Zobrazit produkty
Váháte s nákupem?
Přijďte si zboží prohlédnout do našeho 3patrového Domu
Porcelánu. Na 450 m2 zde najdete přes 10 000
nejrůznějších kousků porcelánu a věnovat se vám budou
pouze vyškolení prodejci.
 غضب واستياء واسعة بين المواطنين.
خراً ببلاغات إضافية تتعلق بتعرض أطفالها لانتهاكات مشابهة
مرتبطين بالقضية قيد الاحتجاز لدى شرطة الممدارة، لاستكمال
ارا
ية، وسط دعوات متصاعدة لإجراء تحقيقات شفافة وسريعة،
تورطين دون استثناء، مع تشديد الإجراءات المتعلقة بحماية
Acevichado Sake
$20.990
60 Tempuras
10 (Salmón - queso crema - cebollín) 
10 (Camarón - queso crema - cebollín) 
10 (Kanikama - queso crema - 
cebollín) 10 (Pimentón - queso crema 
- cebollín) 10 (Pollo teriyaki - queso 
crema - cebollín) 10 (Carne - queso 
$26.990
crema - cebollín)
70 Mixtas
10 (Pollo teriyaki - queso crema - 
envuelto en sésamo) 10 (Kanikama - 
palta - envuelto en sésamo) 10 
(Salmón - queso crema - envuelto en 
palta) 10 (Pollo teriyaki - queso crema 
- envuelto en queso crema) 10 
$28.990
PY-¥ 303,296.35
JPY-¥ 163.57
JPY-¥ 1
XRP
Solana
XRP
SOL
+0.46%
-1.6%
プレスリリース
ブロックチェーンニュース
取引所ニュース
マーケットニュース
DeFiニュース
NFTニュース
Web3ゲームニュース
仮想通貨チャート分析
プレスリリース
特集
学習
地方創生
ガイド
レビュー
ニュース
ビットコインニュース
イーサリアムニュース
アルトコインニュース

__Aim of the exercise__. Look through the entries above for the word "cebollín". Copy every line where it shows up.

__Solution for this exercise__.
10 (Salmón - queso crema - cebollín) 
10 (Camarón - queso crema - cebollín) 
cebollín) 10 (Pimentón - queso crema 
- cebollín) 10 (Pollo teriyaki - queso 
crema - cebollín) 10 (Carne - queso 
crema - cebollín)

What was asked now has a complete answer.